(Pixel coordinate listings)
++++

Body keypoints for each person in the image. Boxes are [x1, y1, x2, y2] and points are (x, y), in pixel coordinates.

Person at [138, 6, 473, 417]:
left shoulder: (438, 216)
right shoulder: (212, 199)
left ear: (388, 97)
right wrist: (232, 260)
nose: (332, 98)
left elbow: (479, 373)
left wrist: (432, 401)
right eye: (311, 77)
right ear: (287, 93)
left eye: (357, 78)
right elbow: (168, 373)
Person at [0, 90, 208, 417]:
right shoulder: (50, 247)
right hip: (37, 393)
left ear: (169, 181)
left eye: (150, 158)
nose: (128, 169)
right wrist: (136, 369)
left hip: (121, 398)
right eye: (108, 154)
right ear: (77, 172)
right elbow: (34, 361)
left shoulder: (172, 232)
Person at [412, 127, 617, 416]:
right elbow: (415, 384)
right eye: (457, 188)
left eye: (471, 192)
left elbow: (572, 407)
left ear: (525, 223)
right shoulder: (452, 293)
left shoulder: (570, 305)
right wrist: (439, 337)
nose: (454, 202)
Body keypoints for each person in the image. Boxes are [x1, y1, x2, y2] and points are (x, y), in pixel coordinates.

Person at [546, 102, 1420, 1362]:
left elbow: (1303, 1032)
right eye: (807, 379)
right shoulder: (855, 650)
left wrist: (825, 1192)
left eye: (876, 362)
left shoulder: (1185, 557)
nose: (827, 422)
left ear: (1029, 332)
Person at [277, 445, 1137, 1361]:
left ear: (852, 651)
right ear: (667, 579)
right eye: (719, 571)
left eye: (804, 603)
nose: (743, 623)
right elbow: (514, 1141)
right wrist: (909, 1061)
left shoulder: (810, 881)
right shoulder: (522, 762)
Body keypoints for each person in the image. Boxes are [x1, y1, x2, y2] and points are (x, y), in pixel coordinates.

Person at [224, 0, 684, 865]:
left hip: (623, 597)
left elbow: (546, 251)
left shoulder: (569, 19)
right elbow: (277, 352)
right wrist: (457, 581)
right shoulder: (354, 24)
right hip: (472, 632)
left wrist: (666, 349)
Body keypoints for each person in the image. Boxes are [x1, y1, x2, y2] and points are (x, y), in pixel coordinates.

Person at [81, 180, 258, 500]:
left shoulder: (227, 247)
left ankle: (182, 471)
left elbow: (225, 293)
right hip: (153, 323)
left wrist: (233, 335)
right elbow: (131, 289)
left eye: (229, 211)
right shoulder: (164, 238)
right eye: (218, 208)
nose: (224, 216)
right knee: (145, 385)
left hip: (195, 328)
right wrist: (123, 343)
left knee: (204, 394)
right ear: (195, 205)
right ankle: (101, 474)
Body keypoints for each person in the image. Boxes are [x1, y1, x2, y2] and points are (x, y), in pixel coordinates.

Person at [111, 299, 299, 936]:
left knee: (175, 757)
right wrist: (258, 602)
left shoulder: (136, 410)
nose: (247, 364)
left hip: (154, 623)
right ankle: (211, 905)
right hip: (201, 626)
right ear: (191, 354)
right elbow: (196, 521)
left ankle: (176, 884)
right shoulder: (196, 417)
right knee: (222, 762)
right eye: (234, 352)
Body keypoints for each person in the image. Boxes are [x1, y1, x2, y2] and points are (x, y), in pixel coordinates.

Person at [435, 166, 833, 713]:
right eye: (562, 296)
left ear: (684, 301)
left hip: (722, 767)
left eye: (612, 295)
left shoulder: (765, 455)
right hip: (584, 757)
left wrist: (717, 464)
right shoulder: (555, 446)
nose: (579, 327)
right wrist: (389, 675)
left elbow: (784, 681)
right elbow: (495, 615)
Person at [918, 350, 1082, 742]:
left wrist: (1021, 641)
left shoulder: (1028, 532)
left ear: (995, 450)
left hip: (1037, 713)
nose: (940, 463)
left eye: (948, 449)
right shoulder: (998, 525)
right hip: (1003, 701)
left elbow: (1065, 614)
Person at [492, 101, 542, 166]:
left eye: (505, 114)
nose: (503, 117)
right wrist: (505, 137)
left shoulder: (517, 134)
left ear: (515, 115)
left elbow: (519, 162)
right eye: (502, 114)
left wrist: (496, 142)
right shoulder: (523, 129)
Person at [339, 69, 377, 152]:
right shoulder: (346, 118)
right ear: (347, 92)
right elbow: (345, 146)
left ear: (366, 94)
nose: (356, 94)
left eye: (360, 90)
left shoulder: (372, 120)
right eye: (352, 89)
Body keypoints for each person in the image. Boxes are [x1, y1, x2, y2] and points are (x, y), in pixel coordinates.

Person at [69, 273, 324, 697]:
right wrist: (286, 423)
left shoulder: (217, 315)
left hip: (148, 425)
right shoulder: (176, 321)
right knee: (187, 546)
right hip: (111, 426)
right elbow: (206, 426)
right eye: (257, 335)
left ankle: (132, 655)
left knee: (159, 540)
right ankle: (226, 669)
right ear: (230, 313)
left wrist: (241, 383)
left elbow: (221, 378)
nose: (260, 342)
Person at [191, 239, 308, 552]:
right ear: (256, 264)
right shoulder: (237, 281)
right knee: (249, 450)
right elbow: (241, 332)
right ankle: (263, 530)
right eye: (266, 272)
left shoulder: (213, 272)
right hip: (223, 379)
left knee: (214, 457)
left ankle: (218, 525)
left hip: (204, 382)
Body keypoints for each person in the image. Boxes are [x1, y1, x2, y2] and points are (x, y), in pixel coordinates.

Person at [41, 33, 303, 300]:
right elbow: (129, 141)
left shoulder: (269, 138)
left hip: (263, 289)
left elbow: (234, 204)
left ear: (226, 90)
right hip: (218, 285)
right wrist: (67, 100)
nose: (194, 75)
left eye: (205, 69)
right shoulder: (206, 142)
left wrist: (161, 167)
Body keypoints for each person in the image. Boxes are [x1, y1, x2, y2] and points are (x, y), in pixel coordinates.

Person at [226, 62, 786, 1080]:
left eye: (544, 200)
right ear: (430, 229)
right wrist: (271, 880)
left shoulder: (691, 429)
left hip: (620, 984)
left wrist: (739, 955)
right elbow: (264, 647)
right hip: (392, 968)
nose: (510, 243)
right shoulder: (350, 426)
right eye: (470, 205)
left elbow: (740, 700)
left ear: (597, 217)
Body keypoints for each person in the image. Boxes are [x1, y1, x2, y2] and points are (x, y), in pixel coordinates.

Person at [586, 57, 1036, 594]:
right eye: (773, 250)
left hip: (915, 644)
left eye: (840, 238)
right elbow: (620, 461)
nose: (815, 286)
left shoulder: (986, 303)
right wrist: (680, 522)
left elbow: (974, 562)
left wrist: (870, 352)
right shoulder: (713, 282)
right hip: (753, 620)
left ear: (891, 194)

++++

> **WHAT YOU SHOULD DO**
Search the records for the string "ankle" and, wherever a line contains it, please copy that line.

> **YOUR RESPONSE**
left ankle: (182, 471)
right ankle: (101, 474)
right ankle: (211, 905)
left ankle: (176, 884)
left ankle: (132, 655)
right ankle: (226, 669)
right ankle: (263, 530)
left ankle: (218, 525)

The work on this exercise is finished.